Using structured discovery, we surface high-ROI AI use cases, data quality gaps, automation opportunities, and adoption barriers, mapping exactly where AI can create traction and where it cannot.

Why this matters

Most organisations have more AI opportunities than they can act on. Locate applies a structured filter, impact vs. feasibility vs. data readiness, so every recommendation has a clear business case, not just a technical justification.

What it produces

  • AI opportunity map (ranked by ROI potential and implementation readiness)
  • Data quality gap analysis
  • Automation opportunity inventory
  • Adoption barrier assessment
  • Risk flags: what could derail AI investment before it starts

E

Evaluate

AI Maturity Score

What we do

We conduct the Axiom AI Maturity Assessment across five dimensions, Strategy, Data Readiness, Technology, People & Culture, and AI Agent Readiness, producing a scored, benchmarked baseline.

Why this matters

You cannot build a roadmap without a baseline.
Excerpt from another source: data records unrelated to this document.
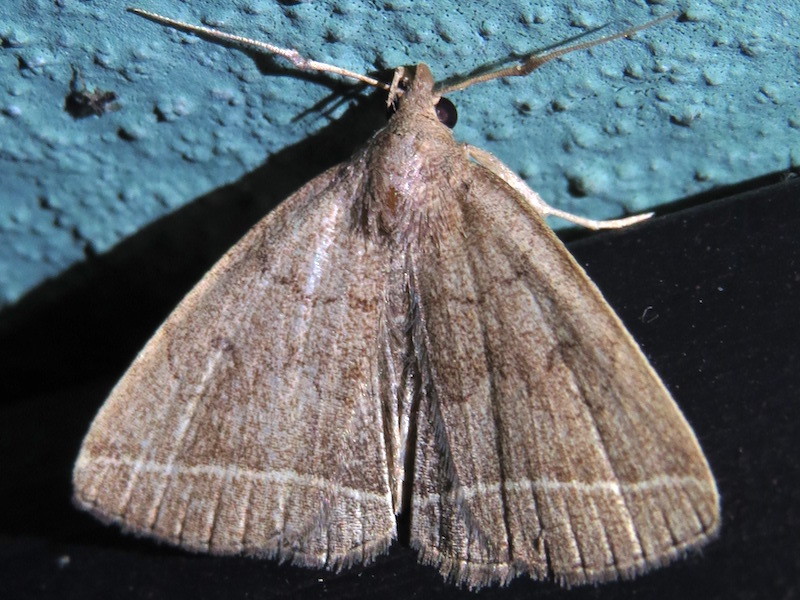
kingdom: Animalia
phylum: Arthropoda
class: Insecta
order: Lepidoptera
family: Erebidae
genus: Zanclognatha
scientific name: Zanclognatha marcidilinea
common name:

The maturity score tells you where you actually are, not where you aspire to be. It identifies the bottleneck dimension: the single lowest-scoring area that constrains everything else.

What it produces

  • Axiom AI Maturity Score (overall and per dimension)
  • Benchmarked positioning (industry reference)
  • Bottleneck identification
  • Scored baseline for roadmap measurement

A

Architect

Roadmap & Blueprint

What we do

We design the AI strategy and implementation roadmap. Every initiative is prioritised by business impact and feasibility. We define governance structures, data requirements, and deliver a clear blueprint.

Why this matters

Strategy without architecture is intention. Architecture without strategy is infrastructure for the wrong outcome. Architect connects the two: every initiative in the roadmap has a defined business case, a data requirement, a governance consideration, and a measurable outcome.

What it produces

  • AI initiative roadmap (3 to 12 months)
  • Business case for each priority initiative
  • Build vs buy framework
  • Data requirements per initiative
  • Governance and risk framework
  • KPI framework defined pre-build

R

Realise

Value & Measurable ROI

What we do

We execute. Whether through automation, agentic system deployment, training programmes, or embedded advisory, we implement, track ROI, drive adoption, and optimise for sustained business outcomes.

Why this matters

Most AI strategies fail at this stage, not because the plan was wrong, but because execution was left to teams without the capability or mandate to deliver it. Realise means Axiom stays accountable through implementation, not just delivery of a document.

What it produces

  • Deployed AI systems, trained teams, or strategic advisory (depending on engagement type)
  • ROI measurement against KPI framework defined in Architect
  • Adoption tracking and optimisation
  • Continuous improvement recommendations

Why sequence matters

The three most common reasons AI strategy fails

  1. 01

    Built on the wrong foundation

    AI was deployed before data was governed. The system learned from bad data and produced unreliable outputs.

  2. 02

    Solved the wrong problem

    A technically impressive solution was built for a use case that was low priority or already handled adequately by existing tools.

  3. 03

    Skipped the baseline

    There was no maturity assessment, so there was no measurement framework. ROI could not be demonstrated because success was never defined.

CLEAR is designed to prevent all three.

Key principle

Intelligence supports people, it does not replace them.

Every CLEAR engagement preserves human authority at every decision point. AI surfaces recommendations. Humans make calls.